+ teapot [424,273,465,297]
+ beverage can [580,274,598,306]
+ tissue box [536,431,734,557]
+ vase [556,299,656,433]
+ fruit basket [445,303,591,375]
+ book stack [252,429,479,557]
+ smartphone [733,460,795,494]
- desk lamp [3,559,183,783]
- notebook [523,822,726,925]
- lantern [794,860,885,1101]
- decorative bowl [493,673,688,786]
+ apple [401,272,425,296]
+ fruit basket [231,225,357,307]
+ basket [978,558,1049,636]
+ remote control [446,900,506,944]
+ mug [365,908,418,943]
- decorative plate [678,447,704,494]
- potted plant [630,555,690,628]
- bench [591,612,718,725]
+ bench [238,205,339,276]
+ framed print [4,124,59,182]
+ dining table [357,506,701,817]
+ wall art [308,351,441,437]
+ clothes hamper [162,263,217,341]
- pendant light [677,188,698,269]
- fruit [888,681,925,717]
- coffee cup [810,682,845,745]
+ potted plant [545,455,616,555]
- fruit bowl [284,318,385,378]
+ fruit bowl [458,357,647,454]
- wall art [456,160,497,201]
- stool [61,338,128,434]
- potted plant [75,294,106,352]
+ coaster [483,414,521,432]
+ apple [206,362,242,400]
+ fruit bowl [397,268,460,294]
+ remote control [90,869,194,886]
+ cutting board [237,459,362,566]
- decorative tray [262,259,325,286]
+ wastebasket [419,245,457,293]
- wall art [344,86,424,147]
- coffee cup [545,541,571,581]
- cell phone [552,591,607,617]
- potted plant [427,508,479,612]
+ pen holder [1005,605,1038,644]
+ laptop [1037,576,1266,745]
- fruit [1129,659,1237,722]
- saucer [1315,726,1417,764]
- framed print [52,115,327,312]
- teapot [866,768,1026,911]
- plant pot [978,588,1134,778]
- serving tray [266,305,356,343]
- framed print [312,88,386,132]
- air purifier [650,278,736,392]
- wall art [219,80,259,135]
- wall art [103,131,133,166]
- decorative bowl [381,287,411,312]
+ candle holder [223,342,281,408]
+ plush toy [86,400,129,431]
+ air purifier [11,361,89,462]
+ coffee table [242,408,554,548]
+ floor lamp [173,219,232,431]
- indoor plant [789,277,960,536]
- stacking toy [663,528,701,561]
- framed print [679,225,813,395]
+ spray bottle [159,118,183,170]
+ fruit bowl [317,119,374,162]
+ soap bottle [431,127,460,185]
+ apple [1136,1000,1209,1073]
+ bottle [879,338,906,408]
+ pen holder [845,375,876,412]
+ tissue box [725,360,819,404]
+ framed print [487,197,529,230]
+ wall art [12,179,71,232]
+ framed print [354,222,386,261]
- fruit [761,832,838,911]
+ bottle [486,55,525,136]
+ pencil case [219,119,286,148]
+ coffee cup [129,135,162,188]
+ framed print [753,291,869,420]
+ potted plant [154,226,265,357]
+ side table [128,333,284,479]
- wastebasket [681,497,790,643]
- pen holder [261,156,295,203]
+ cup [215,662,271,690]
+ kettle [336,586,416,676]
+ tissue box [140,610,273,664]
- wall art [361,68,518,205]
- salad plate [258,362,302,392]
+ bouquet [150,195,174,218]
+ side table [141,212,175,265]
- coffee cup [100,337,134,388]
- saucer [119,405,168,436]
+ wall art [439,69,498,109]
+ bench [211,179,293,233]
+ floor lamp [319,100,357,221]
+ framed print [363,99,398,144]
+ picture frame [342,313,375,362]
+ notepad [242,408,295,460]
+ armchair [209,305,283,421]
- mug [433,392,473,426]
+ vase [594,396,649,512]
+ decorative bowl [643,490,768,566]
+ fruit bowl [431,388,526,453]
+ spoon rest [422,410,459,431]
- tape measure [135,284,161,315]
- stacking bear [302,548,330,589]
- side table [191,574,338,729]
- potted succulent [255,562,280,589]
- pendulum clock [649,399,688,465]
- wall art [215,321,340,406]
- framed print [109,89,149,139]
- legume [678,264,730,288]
_ _ _ _
_Work required_. Reproduce the material above, every line of it, exactly.

_Result for this exercise_.
+ teapot [424,273,465,297]
+ beverage can [580,274,598,306]
+ tissue box [536,431,734,557]
+ vase [556,299,656,433]
+ fruit basket [445,303,591,375]
+ book stack [252,429,479,557]
+ smartphone [733,460,795,494]
- desk lamp [3,559,183,783]
- notebook [523,822,726,925]
- lantern [794,860,885,1101]
- decorative bowl [493,673,688,786]
+ apple [401,272,425,296]
+ fruit basket [231,225,357,307]
+ basket [978,558,1049,636]
+ remote control [446,900,506,944]
+ mug [365,908,418,943]
- decorative plate [678,447,704,494]
- potted plant [630,555,690,628]
- bench [591,612,718,725]
+ bench [238,205,339,276]
+ framed print [4,124,59,182]
+ dining table [357,506,701,817]
+ wall art [308,351,441,437]
+ clothes hamper [162,263,217,341]
- pendant light [677,188,698,269]
- fruit [888,681,925,717]
- coffee cup [810,682,845,745]
+ potted plant [545,455,616,555]
- fruit bowl [284,318,385,378]
+ fruit bowl [458,357,647,454]
- wall art [456,160,497,201]
- stool [61,338,128,434]
- potted plant [75,294,106,352]
+ coaster [483,414,521,432]
+ apple [206,362,242,400]
+ fruit bowl [397,268,460,294]
+ remote control [90,869,194,886]
+ cutting board [237,459,362,566]
- decorative tray [262,259,325,286]
+ wastebasket [419,245,457,293]
- wall art [344,86,424,147]
- coffee cup [545,541,571,581]
- cell phone [552,591,607,617]
- potted plant [427,508,479,612]
+ pen holder [1005,605,1038,644]
+ laptop [1037,576,1266,745]
- fruit [1129,659,1237,722]
- saucer [1315,726,1417,764]
- framed print [52,115,327,312]
- teapot [866,768,1026,911]
- plant pot [978,588,1134,778]
- serving tray [266,305,356,343]
- framed print [312,88,386,132]
- air purifier [650,278,736,392]
- wall art [219,80,259,135]
- wall art [103,131,133,166]
- decorative bowl [381,287,411,312]
+ candle holder [223,342,281,408]
+ plush toy [86,400,129,431]
+ air purifier [11,361,89,462]
+ coffee table [242,408,554,548]
+ floor lamp [173,219,232,431]
- indoor plant [789,277,960,536]
- stacking toy [663,528,701,561]
- framed print [679,225,813,395]
+ spray bottle [159,118,183,170]
+ fruit bowl [317,119,374,162]
+ soap bottle [431,127,460,185]
+ apple [1136,1000,1209,1073]
+ bottle [879,338,906,408]
+ pen holder [845,375,876,412]
+ tissue box [725,360,819,404]
+ framed print [487,197,529,230]
+ wall art [12,179,71,232]
+ framed print [354,222,386,261]
- fruit [761,832,838,911]
+ bottle [486,55,525,136]
+ pencil case [219,119,286,148]
+ coffee cup [129,135,162,188]
+ framed print [753,291,869,420]
+ potted plant [154,226,265,357]
+ side table [128,333,284,479]
- wastebasket [681,497,790,643]
- pen holder [261,156,295,203]
+ cup [215,662,271,690]
+ kettle [336,586,416,676]
+ tissue box [140,610,273,664]
- wall art [361,68,518,205]
- salad plate [258,362,302,392]
+ bouquet [150,195,174,218]
+ side table [141,212,175,265]
- coffee cup [100,337,134,388]
- saucer [119,405,168,436]
+ wall art [439,69,498,109]
+ bench [211,179,293,233]
+ floor lamp [319,100,357,221]
+ framed print [363,99,398,144]
+ picture frame [342,313,375,362]
+ notepad [242,408,295,460]
+ armchair [209,305,283,421]
- mug [433,392,473,426]
+ vase [594,396,649,512]
+ decorative bowl [643,490,768,566]
+ fruit bowl [431,388,526,453]
+ spoon rest [422,410,459,431]
- tape measure [135,284,161,315]
- stacking bear [302,548,330,589]
- side table [191,574,338,729]
- potted succulent [255,562,280,589]
- pendulum clock [649,399,688,465]
- wall art [215,321,340,406]
- framed print [109,89,149,139]
- legume [678,264,730,288]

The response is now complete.